Quando Guilherme pisava no assoalho Rômulo já sabia que era ele, então vinha correndo com suas três patinhas a fim de comer sua saborosa refeição. Assim os dias passavam com grande satisfação. E a cada dia aquela amizade crescia fazendo com que eles compartilhassem bons e maus momentos.
O brincar nas pracinhas era uma rotina, Rômulo adorava buscar a bolinha de meias que Guigui fizera para ele. Gostava também de perseguir os pombos que insistiam em comer as sementes de girassóis da praça da velha matriz. Ao lado do cruzeiro tentava pegar o lagarto que ali habitava e que já lhe dera uma rabada no seu curioso nariz.

Vez por outra iam para a cachoeira onde Guilherme sorrateiramente jogava Rômulo na água a fim de limpar o cheirinho desagradável do amiguinho peludo, que tinha grande prazer em revirar o lixo do restaurante da Tetê a procura das iguarias da culinária mineira preparadas pela mão da colombiana.
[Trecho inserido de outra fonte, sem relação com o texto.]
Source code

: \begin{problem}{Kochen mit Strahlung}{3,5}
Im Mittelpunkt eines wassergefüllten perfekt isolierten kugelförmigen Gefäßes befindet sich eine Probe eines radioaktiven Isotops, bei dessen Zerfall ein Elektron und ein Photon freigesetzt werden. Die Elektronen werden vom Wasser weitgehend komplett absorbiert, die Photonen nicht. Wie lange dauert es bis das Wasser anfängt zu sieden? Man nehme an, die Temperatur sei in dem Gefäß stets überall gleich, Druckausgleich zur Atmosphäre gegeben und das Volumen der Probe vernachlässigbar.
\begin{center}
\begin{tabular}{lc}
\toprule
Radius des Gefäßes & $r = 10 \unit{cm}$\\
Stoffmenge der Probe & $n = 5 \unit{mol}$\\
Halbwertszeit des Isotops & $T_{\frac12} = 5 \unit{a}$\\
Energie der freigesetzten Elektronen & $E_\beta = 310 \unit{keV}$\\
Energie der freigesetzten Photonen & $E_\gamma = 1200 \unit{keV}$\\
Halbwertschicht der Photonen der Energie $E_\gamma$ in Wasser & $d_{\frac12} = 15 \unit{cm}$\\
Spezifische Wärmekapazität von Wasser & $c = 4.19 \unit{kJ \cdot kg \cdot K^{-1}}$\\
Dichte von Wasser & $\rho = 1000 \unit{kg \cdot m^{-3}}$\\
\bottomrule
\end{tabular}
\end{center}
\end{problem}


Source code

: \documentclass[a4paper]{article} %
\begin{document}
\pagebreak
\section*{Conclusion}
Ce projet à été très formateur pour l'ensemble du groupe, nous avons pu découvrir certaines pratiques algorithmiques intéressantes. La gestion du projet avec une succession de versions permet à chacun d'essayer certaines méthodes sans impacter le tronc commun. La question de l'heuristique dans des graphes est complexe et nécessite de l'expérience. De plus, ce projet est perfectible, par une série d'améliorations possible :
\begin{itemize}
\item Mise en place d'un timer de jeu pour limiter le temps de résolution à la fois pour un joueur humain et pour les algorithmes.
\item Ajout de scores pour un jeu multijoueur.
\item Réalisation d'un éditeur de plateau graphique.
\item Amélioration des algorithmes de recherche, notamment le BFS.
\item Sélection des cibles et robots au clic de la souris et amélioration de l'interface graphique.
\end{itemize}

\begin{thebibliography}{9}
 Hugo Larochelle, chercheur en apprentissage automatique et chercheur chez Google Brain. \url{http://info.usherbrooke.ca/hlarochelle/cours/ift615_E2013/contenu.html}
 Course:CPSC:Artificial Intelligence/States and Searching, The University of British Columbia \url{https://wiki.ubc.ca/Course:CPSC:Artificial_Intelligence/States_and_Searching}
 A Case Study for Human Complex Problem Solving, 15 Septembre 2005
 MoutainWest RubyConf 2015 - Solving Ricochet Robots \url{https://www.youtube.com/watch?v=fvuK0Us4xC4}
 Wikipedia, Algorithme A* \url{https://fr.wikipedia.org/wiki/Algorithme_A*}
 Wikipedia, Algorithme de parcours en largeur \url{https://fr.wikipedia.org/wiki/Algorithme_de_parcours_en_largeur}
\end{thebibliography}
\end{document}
Antes de a noite chegar Guigui se dirigia ao “sopão voluntário” que era organizado pelos “Amigos do Coração” da paróquia do Padre Vivi. Lá tomava a sopa do dia, se bem que gostava mais da canjiquinha da turma de quarta-feira, e guardava o pão para o amigo de três patas e um pouco do prato do dia num copo que carregava no bolso.
Antes do sol se por era hora de entrar em casa. A rotina era sempre a mesma, colocava o copo na varanda do casarão, pulava o muro de Zé Caetano, empurrava a porta de madeira deixava Rômulo entrar. Verificava da varanda se ninguém o observava, pegava o copo e caminhava sobre as tábuas rangentes a fim de chegar à dispensa.

Chegando lá entrava em seu portal de “Nárnia”, empurrando o fundo do armário que abria com facilidade, e após a entrada de ambos depositava os trocados do dia, uma parte no cofre dos sonhos e a outra no cofre do dia. Pegava aquele prato esmaltado que vivia no chão, derramava o prato do dia para seu amigo cão. Lavava o copinho com água e depois colocava para Rômulo. Partia o pedaço de pão que comiam numa só bocada, contava para seu grande amigo uma história em voz sussurrante, vestia um moletom surrado, e ajoelhado no papelão com seu amigo do lado rogava ao Bom Jesus que mantivesse o seu cuidado. Abria o saco de dormir, posicionava o travesseiro, entrava com Rômulo “o amigo” e ajeitava o travesseiro, repousava assim a dupla inseparável esperando o mesmo roteiro.